> **RECORDS FOR THIS EXERCISE**
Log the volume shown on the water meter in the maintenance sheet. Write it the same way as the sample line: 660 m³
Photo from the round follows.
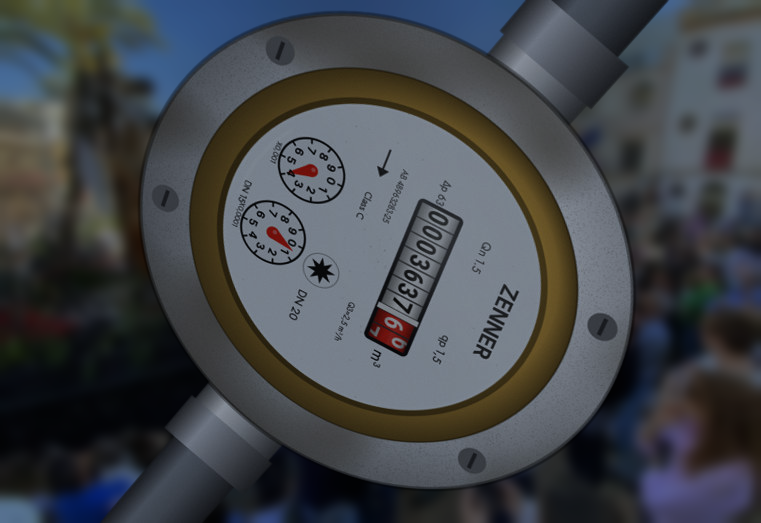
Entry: 3637.6640 m³
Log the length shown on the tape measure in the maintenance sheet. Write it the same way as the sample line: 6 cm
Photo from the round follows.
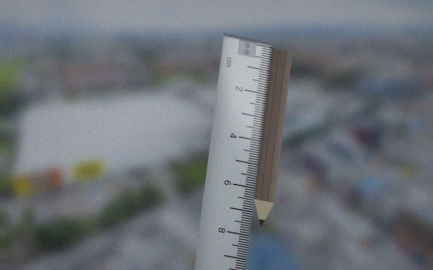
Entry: 7.5 cm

> **ACTIVITY**
Reproduce word for word the text above from the line with "Log the length" up to and including the last line of the rows, omitting the picture.

> **EXERCISE OUTPUT**
Log the length shown on the tape measure in the maintenance sheet. Write it the same way as the sample line: 6 cm
Photo from the round follows.
Entry: 7.5 cm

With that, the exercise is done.